_GIVEN INSTRUCTION_
Decide whether each statement agrees with the knife-age comments below, answering yes or no and quoting the deciding words of the text. 1. One commenter got a first pocket knife at age 7. 2. The grandchild will receive his first real knife on his birthday. 3. The first commenter believes the state should judge whether a child is ready.

_SELECTED TEXT_
————————
Again, I have written a long lead in to a simple Question of the Day:

What is the “right age” for giving a child a knife?

comments

  1. I think it is entirely dependent on the individual child, and only the parent is in the position to judge whether they are ready, or not. Definitely not the state. Or HuffPo.

  2. Doug Ritter says:

    I received my first pocket knife at age 7 and pretty much all my friends at the time had also gotten their first knives around then. Our grandchild is approaching age 5 and he’ll be getting one of Klecker Knives & Tools Trigger Knife Kits http://www.kleckerknives.com/trigger-knife-kits/ on his birthday. Once he has demonstrated some modicum of responsibility, he’ll get his first real knife. Given the potential adverse life-impacting problems with knives at most schools these days, he won’t be allowed to have it except for when I, his grandmother or his parents are around, ensuring it is safely locked away until such time as we are convinced he won’t be tempted to take it to school, or to forget he has it on him. That’s an unfortunate reality my parent didn’t have to deal with. We all carried our knives in school.
————————
_EXTRACTED DATA_
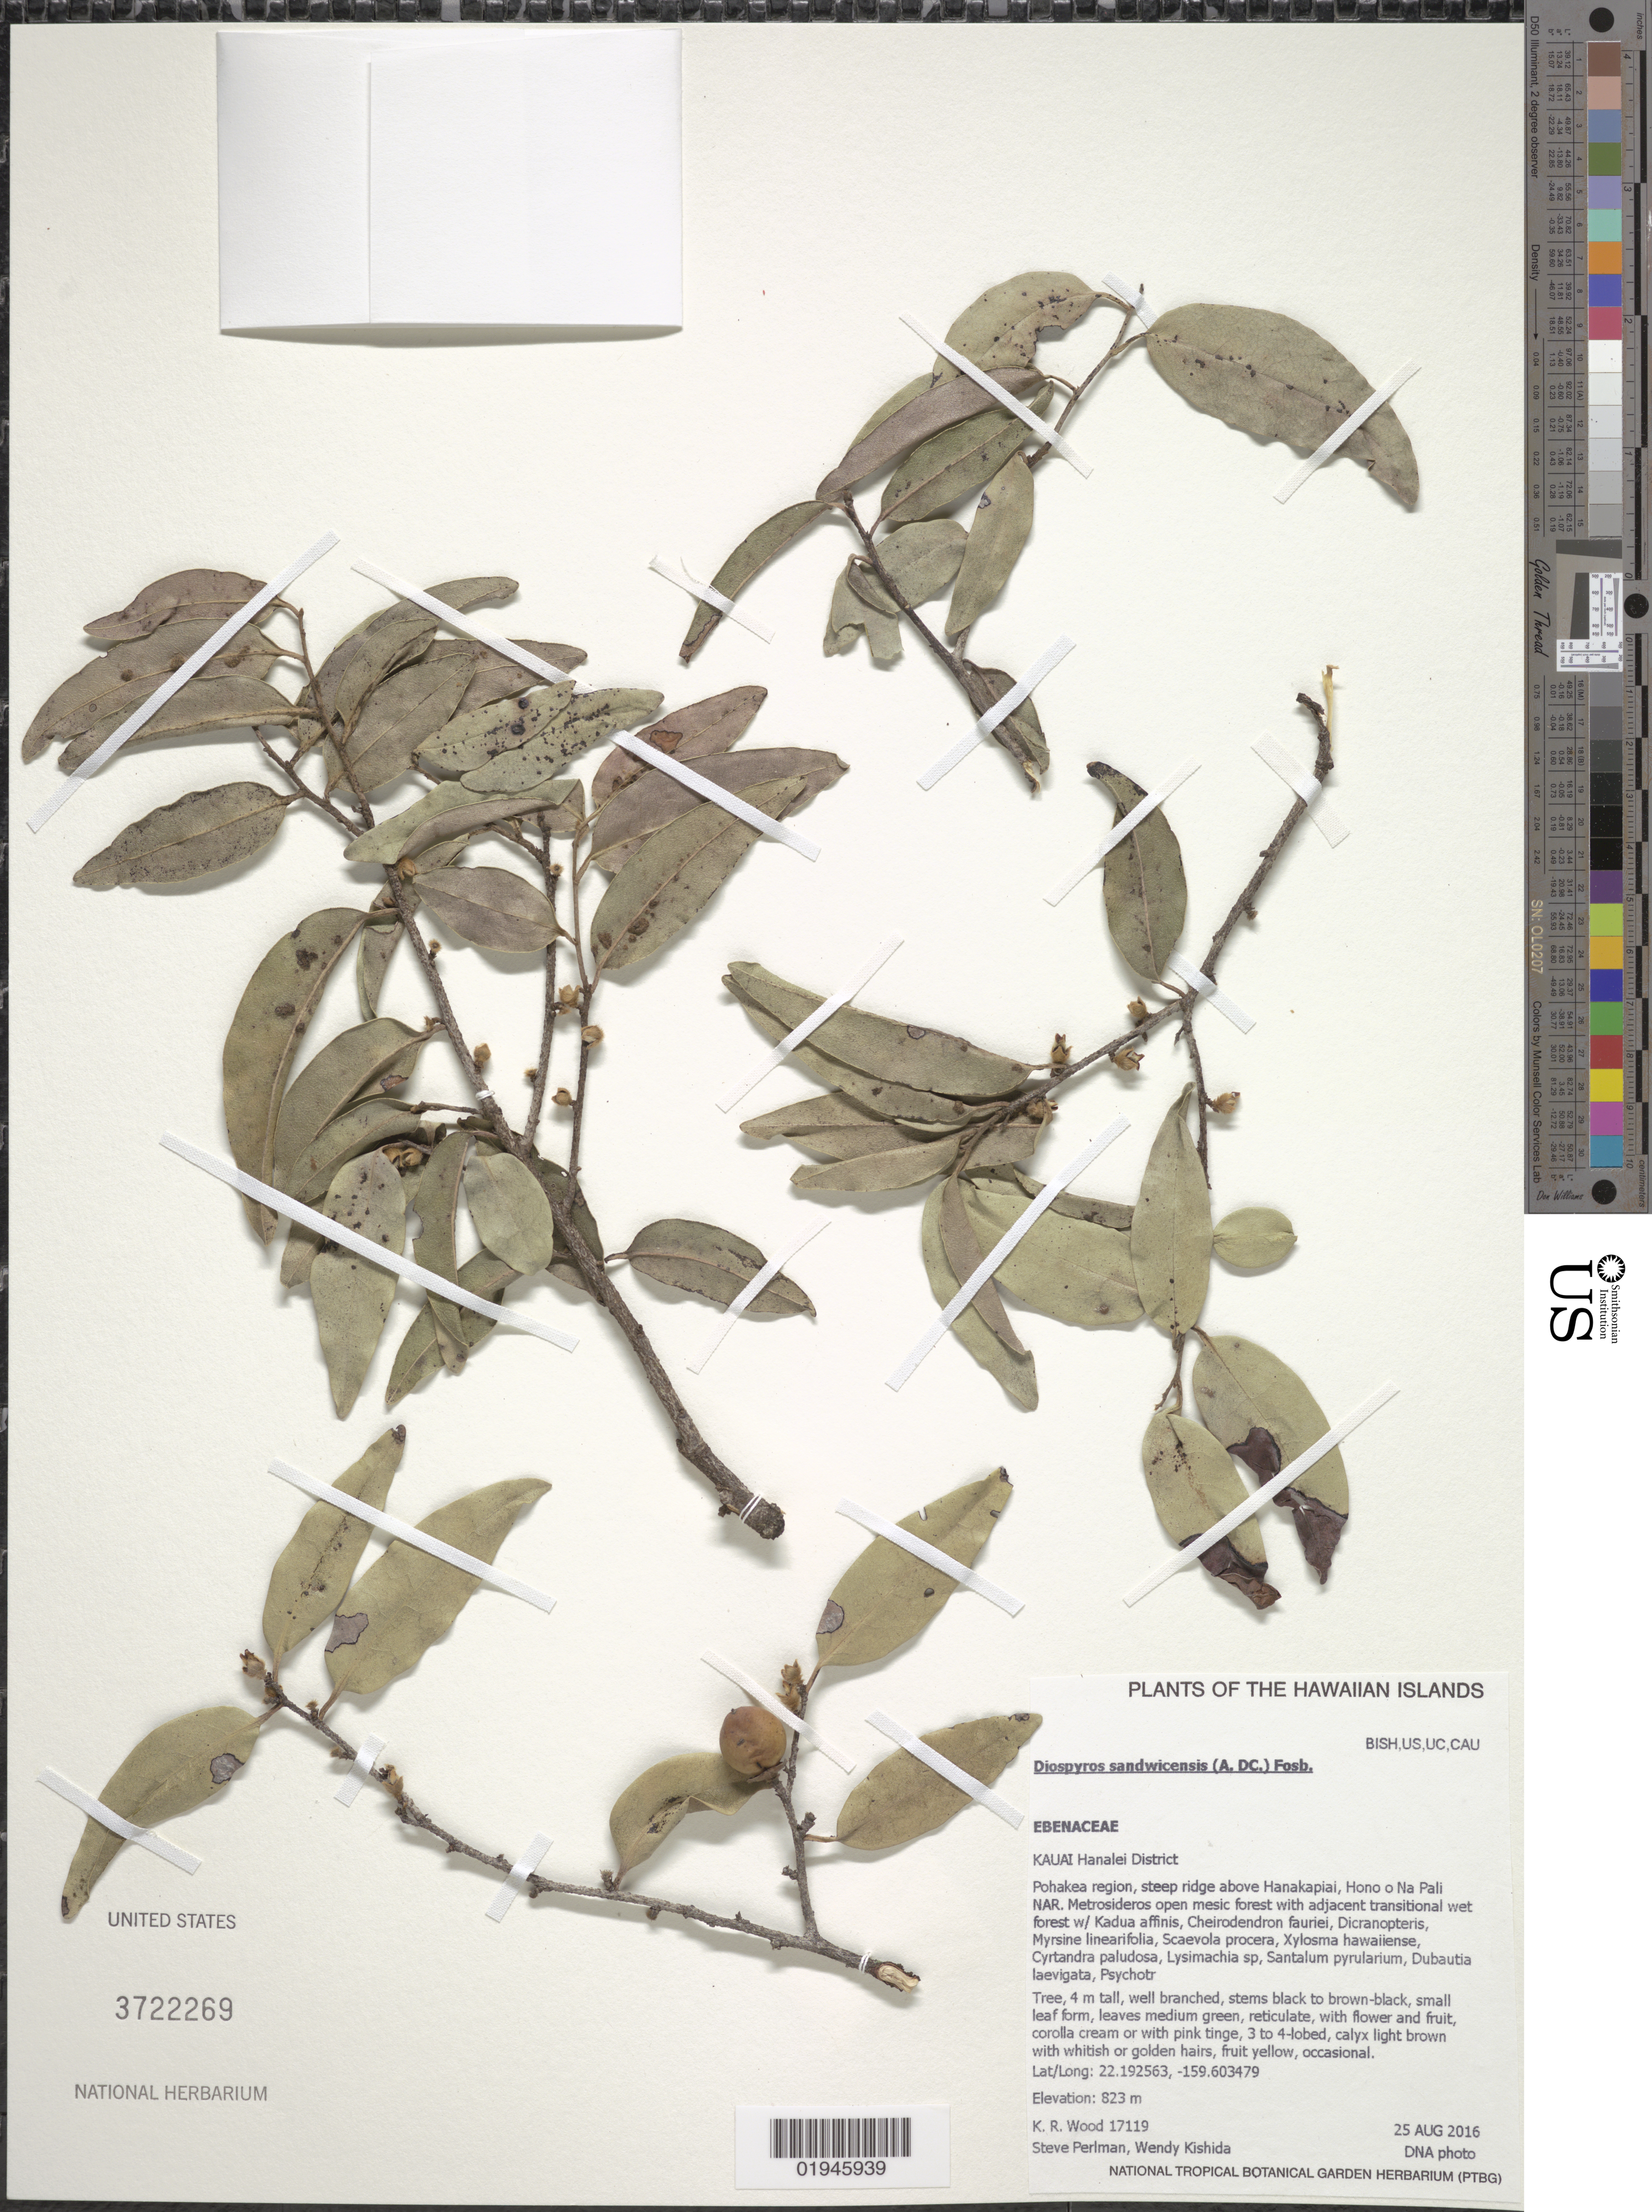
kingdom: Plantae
————————
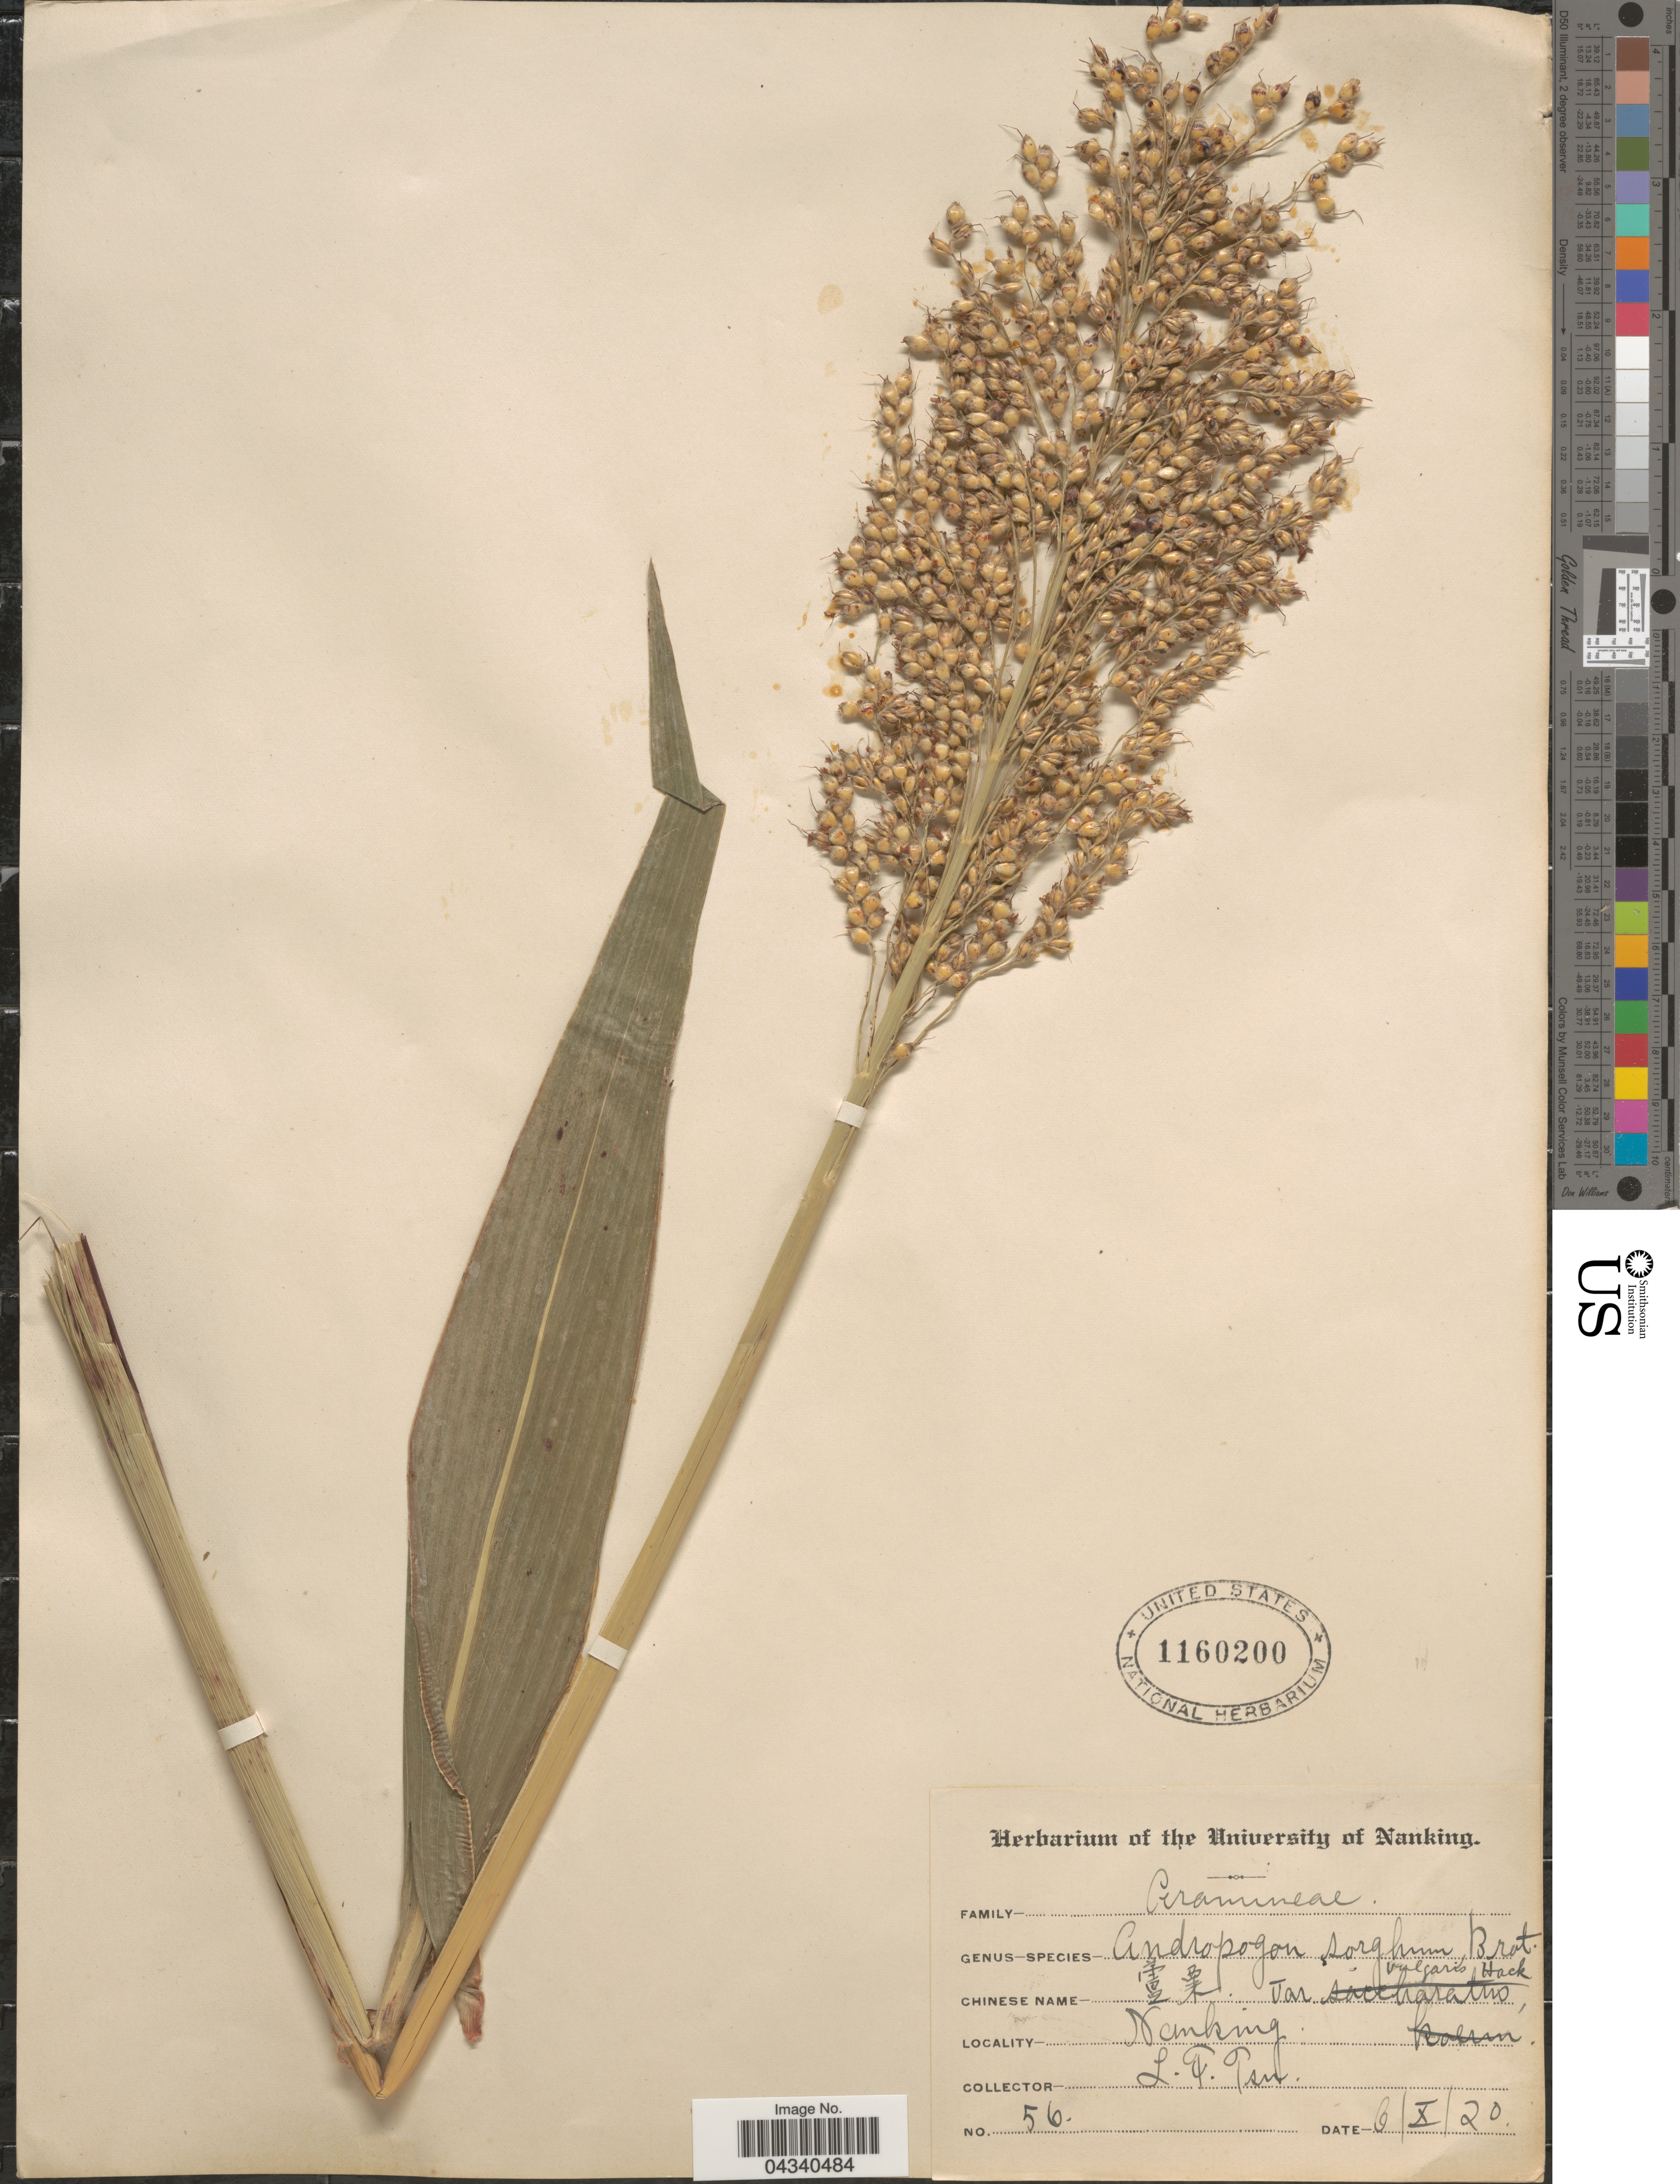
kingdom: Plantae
————————
_EXERCISE RESULT_
1. Yes: "I received my first pocket knife at age 7"
2. No: "Once he has demonstrated some modicum of responsibility, he’ll get his first real knife."
3. No: "Definitely not the state."